You are so right about needing to think about the peripheral parts of "picking up a few things" at the grocery store. Time, energy, money, environmental impact, family impact. And last, but not least, taste! This mayo sounds delicious.

Unknown said...

This is one of those things I keep saying I'm going to make. Hopefully this will inspire me to finally make the plunge.

Lana said...

The thing about our grown children is that they pretty much don't keep a supply of any kind of food in the house and would have to go to the store to get the ingredients for making the mayo! I just don't understand how they can function this way. They run to the store for 3-4 items all of the time. It would drive me nuts!
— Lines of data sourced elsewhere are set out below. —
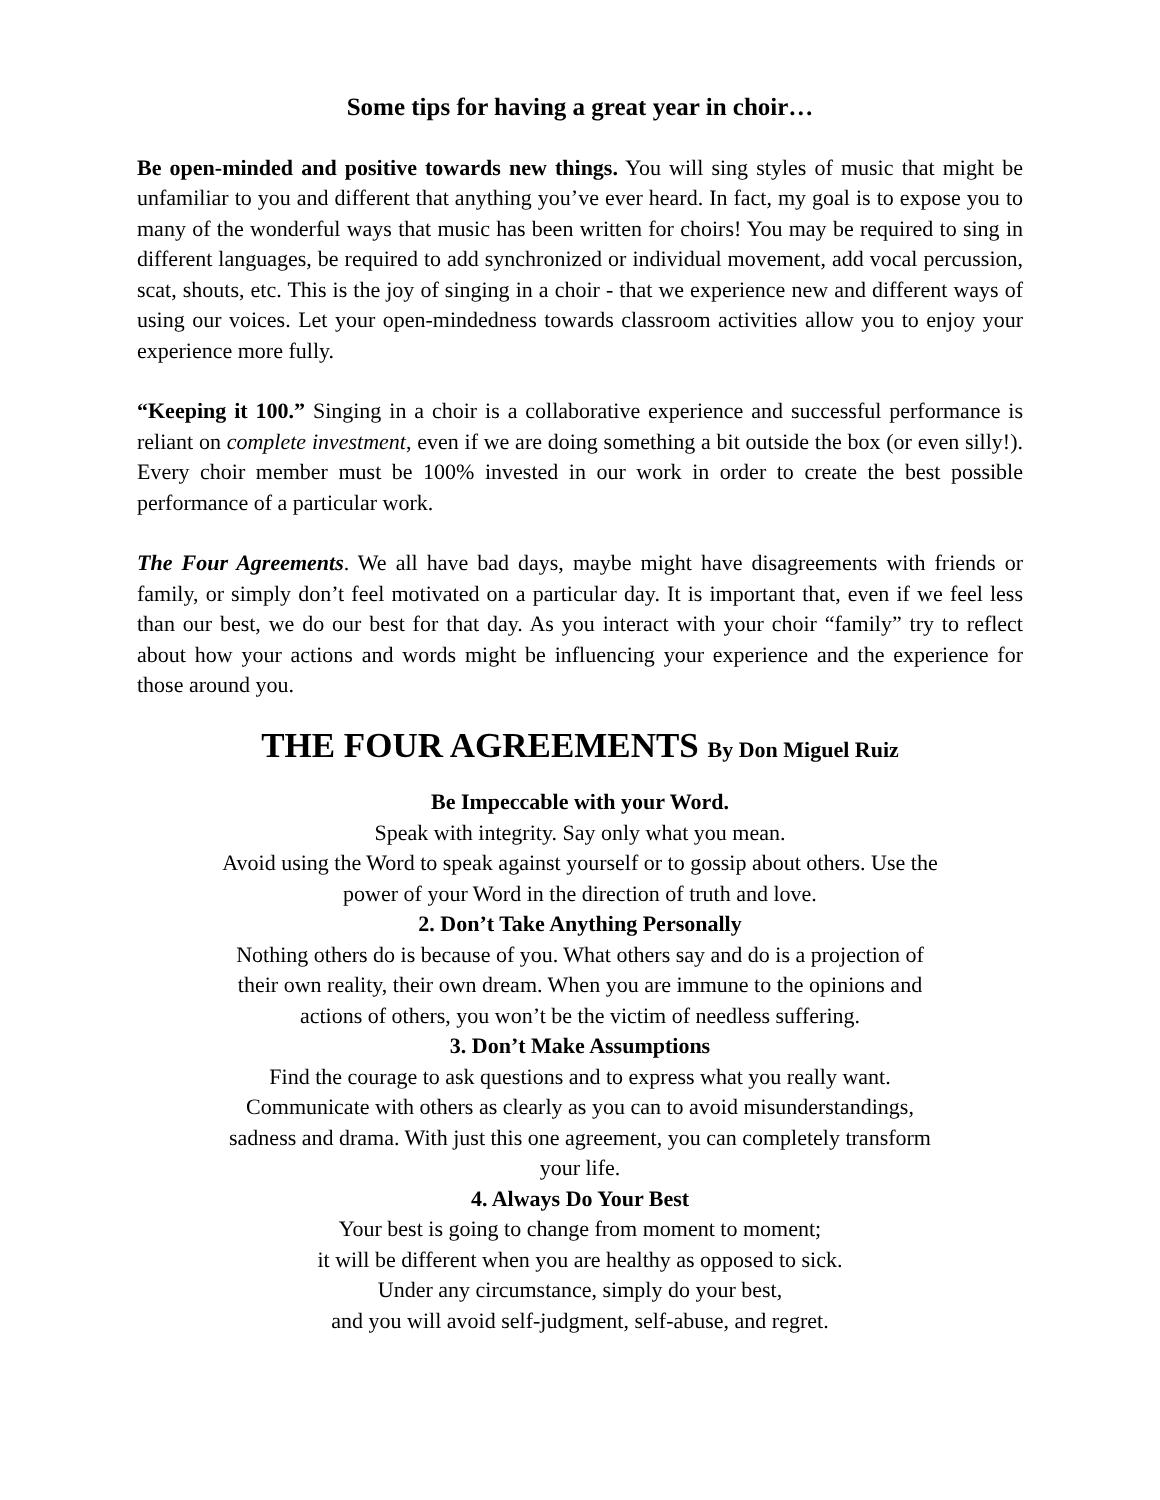Some tips for having a great year in choir…
Be open-minded and positive towards new things. You will sing styles of music that might be unfamiliar to you and different that anything you’ve ever heard. In fact, my goal is to expose you to many of the wonderful ways that music has been written for choirs! You may be required to sing in different languages, be required to add synchronized or individual movement, add vocal percussion, scat, shouts, etc. This is the joy of singing in a choir - that we experience new and different ways of using our voices. Let your open-mindedness towards classroom activities allow you to enjoy your experience more fully.
“Keeping it 100.” Singing in a choir is a collaborative experience and successful performance is reliant on complete investment, even if we are doing something a bit outside the box (or even silly!). Every choir member must be 100% invested in our work in order to create the best possible performance of a particular work.
The Four Agreements. We all have bad days, maybe might have disagreements with friends or family, or simply don’t feel motivated on a particular day. It is important that, even if we feel less than our best, we do our best for that day. As you interact with your choir “family” try to reflect about how your actions and words might be influencing your experience and the experience for those around you.
THE FOUR AGREEMENTS By Don Miguel Ruiz
Be Impeccable with your Word.
Speak with integrity. Say only what you mean.
Avoid using the Word to speak against yourself or to gossip about others. Use the
power of your Word in the direction of truth and love.
2. Don’t Take Anything Personally
Nothing others do is because of you. What others say and do is a projection of
their own reality, their own dream. When you are immune to the opinions and
actions of others, you won’t be the victim of needless suffering.
3. Don’t Make Assumptions
Find the courage to ask questions and to express what you really want.
Communicate with others as clearly as you can to avoid misunderstandings,
sadness and drama. With just this one agreement, you can completely transform
your life.
4. Always Do Your Best
Your best is going to change from moment to moment;
it will be different when you are healthy as opposed to sick.
Under any circumstance, simply do your best,
and you will avoid self-judgment, self-abuse, and regret.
Sew Blessed Maw [Judy] said...

sounds really easy..

Sarah Barry said...

I love mayo. Might not take up homemade kind just yet, but eventually would love to try it.
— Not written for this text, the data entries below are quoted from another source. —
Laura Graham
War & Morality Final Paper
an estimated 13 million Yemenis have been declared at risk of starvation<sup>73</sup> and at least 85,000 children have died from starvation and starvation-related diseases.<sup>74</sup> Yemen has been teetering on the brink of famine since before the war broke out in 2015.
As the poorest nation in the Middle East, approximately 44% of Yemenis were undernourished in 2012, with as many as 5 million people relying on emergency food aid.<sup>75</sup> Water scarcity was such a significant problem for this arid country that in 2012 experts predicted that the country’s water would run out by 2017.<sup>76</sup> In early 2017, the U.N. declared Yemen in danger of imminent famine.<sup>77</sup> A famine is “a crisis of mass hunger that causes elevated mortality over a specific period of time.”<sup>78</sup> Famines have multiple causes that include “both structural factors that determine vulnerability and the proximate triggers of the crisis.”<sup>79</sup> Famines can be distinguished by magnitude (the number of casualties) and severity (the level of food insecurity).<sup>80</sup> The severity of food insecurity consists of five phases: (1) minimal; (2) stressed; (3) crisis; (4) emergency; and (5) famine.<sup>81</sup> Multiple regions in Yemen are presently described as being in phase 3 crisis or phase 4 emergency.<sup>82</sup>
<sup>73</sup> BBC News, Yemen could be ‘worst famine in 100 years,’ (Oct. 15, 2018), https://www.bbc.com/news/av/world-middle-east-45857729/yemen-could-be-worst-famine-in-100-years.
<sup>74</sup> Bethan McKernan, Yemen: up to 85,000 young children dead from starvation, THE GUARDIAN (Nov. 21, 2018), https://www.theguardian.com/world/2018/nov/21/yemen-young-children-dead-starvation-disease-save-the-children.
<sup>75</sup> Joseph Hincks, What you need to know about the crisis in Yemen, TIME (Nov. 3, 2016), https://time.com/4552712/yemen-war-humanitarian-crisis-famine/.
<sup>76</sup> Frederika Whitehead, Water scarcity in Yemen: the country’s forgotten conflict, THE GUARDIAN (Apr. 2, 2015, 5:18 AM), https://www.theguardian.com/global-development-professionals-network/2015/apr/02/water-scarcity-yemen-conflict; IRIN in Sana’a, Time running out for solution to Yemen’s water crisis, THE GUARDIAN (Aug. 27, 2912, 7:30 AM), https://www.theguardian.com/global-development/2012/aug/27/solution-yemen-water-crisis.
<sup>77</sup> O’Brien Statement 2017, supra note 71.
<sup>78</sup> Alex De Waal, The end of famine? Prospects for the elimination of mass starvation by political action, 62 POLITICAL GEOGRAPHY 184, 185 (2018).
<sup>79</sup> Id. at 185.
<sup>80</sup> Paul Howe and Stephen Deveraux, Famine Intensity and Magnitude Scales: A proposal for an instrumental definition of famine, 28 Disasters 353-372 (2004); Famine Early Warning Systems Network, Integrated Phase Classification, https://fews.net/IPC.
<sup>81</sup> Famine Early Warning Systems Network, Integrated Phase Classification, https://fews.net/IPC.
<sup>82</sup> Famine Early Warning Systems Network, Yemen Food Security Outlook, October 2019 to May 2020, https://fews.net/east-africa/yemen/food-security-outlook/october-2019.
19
Also, yes and yes. Shopping takes time and energy, and I agree few people really factor that in to their food prep time. Sometimes, when we are seemingly out of food, I tell myself to just cook up everything I can with what I've got. And I find that what seemed like nothing turns into a small feast!

Gina said...

I've been wanting to try to make mayo but I was intimidated. And I thought it had to be used within a few days.

Your recipe has me eager to try it. And summer is the perfect time since I'm making so much potato salad and other mayo hogging recipes.


Naptime Seamstress said...

Can you use coconut oil instead of the veg/canola oil?

I've used coconut oil in a honey mustard salad dressing - and while it got firm in the fridge, a couple of stirs and it was ready to spoon over a salad.....Do you think coconut oil would act the same way in this mayo recipe?

Margo said...

Naptime Seamstress, I've only used coconut oil when it was actually specified in a recipe, so I'm not confident enough to say it would work here in mayo. If I was you, I would make a half-recipe and see! If you do, please report back so we all know.

Polly said...

I am so fascinated by homemade mayo. I have been for a while, since I read Tamar Adler discuss it. My husband is an absolute raw egg-o-phobe and I'm not sure he could deal with it, but our eggs come from a local farmer and I feel sure they are safe. I just feel that this must taste so far superior to store-bought mayo that it's worth the work and the 'risk' (I don't think there's much risk).

Margo said...

Polly, homemade is good but the contrast between it and commercial is not as striking as some other foods. Also, tell your husband that salmonella usually just makes adults sick for a few days. Complications and death are very rare and usually just for people with compromised immune systems. Funny how those facts get overlooked in news media, huh?